The main concern with this type of anesthesia in the pediatric patient is to maintain an open airway and adequate breathing. This is routine for an anesthesiologist. Their expertise lies in managing the unconscious patient and making sure their breathing and all other physiologic functions are maintained. They continually monitor the patient's level of anesthesia, vital signs and breathing throughout the treatment, never leaving them during the procedure.

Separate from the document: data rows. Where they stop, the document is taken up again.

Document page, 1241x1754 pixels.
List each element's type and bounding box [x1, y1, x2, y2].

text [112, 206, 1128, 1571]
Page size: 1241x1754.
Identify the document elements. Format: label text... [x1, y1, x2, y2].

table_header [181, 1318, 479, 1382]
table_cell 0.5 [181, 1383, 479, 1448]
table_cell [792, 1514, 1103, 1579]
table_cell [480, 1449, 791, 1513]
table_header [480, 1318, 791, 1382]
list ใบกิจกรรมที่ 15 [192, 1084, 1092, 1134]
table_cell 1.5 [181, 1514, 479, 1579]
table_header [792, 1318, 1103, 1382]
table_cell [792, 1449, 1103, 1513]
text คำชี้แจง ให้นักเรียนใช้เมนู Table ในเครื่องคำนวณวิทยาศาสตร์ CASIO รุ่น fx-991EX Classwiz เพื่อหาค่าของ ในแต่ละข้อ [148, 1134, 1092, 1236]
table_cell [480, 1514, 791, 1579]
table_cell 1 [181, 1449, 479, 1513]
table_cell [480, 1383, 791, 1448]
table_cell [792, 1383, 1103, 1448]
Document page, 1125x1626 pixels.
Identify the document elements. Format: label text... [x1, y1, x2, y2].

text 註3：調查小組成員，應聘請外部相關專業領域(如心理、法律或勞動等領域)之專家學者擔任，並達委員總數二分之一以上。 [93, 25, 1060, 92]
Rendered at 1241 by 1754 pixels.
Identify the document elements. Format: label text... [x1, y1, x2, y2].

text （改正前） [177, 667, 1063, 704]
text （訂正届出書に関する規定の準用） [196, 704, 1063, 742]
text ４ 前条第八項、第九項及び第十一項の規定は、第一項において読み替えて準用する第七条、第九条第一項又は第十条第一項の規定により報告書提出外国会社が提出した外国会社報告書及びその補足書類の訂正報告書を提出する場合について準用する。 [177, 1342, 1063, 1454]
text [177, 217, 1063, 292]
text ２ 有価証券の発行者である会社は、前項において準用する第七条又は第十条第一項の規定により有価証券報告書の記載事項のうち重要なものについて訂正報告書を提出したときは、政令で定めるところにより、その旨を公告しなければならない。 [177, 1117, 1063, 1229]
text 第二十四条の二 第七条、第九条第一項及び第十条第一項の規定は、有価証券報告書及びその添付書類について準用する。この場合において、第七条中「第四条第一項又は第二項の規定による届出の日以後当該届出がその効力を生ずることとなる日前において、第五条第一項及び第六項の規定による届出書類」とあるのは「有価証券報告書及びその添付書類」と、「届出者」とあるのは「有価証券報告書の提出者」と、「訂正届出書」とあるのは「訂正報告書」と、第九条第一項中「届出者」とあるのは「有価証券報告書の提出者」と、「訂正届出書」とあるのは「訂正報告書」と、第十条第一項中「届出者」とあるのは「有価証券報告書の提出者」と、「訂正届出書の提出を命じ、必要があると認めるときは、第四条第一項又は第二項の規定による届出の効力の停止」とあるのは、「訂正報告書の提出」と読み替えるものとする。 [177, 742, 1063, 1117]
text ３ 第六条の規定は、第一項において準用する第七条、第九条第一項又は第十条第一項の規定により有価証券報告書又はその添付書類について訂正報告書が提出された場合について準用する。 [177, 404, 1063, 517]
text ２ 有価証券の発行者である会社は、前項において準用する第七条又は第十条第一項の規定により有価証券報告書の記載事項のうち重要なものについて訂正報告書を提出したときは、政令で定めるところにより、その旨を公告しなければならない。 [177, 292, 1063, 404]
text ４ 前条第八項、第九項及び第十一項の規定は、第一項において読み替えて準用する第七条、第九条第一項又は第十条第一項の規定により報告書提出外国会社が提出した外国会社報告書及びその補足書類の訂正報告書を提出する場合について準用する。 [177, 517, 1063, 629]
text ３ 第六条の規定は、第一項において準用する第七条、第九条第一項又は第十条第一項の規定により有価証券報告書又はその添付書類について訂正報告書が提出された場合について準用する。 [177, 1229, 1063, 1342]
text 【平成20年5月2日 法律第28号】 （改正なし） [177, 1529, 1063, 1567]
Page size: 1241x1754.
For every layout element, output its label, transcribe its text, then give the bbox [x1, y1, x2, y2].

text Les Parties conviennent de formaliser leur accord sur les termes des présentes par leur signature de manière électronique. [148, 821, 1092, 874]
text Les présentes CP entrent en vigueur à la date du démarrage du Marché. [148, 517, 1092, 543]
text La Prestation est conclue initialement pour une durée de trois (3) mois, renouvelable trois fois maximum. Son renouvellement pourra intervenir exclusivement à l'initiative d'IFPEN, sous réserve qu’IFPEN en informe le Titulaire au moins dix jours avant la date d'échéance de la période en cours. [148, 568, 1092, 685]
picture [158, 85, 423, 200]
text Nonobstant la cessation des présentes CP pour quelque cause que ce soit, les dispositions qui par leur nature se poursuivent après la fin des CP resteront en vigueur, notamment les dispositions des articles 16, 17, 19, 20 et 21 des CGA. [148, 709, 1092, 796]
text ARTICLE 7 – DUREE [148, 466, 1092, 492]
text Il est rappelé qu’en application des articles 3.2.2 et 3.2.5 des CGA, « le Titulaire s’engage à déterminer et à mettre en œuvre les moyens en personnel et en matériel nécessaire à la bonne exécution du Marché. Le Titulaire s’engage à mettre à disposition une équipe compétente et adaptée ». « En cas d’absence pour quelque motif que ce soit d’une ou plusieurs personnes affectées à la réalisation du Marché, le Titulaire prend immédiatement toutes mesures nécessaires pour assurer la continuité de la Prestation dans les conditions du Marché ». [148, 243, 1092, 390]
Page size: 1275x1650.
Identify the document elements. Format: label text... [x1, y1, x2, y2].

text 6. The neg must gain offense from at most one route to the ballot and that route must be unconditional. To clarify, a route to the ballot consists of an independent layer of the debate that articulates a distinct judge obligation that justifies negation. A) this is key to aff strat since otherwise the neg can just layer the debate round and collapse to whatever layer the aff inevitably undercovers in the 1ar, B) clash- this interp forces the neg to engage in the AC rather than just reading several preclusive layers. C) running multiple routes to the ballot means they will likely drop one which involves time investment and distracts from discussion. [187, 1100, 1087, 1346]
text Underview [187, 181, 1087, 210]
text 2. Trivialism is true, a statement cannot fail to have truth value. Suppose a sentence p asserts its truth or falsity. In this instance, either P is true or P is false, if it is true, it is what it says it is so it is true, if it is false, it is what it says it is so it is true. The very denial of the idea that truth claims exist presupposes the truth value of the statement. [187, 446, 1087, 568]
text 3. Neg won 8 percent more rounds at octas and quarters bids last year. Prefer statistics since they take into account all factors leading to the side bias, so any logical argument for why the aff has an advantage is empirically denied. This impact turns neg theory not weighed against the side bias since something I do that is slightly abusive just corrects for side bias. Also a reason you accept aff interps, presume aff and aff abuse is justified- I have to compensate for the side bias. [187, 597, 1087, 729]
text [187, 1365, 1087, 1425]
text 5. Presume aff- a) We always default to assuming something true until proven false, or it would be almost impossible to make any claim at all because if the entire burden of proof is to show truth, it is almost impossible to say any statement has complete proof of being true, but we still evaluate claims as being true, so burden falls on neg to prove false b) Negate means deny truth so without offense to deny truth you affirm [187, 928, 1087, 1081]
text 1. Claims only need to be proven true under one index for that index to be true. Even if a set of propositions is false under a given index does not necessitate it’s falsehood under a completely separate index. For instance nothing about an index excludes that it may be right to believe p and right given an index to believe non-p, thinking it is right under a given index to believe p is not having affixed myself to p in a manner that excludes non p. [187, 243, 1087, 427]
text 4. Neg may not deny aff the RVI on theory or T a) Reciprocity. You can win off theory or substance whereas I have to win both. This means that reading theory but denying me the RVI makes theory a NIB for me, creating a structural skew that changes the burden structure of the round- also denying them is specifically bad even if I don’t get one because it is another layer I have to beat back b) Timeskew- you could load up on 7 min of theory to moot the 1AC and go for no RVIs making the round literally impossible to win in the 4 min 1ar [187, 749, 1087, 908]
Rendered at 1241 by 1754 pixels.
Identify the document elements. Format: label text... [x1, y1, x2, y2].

The risk of an allergic reaction during general anesthesia is very remote. It has been reported in the literature with propofol but it is very rare. If your child is allergic to eggs or to soy, we would not use this particular anesthetic during sedation since there is an increase in risk of an allergic reaction to propofol in the presence of these food allergies. Similarly, if gas anesthesia is used for your child's maintenance anesthetic, there is a very remote possibility of developing an untoward reaction known as malignant hyperthermia but we are equipped with dantrolene, the treatment, if this exceedingly rare condition occurs.
While the assumed risks of general anesthesia are greater than that of other treatment options, if this is suggested for your child, the benefits of treatment this way have been deemed to outweigh the risks. Most pediatric medical literature places the risk of a serious reaction in the range of 1 in 25,000 to 1 in 200,000, far better than the assumed risk of even driving a car daily.
The inherent risks if this is not chosen are multiple appointments, potential for physical restraint to complete treatment and possible emotional and/or physical injury to your child in order to complete their dental treatment. The risks of NO treatment include tooth pain, infection, swelling, the spread of new decay, damage to their developing adult teeth and possible life threatening hospitalization from a dental infection.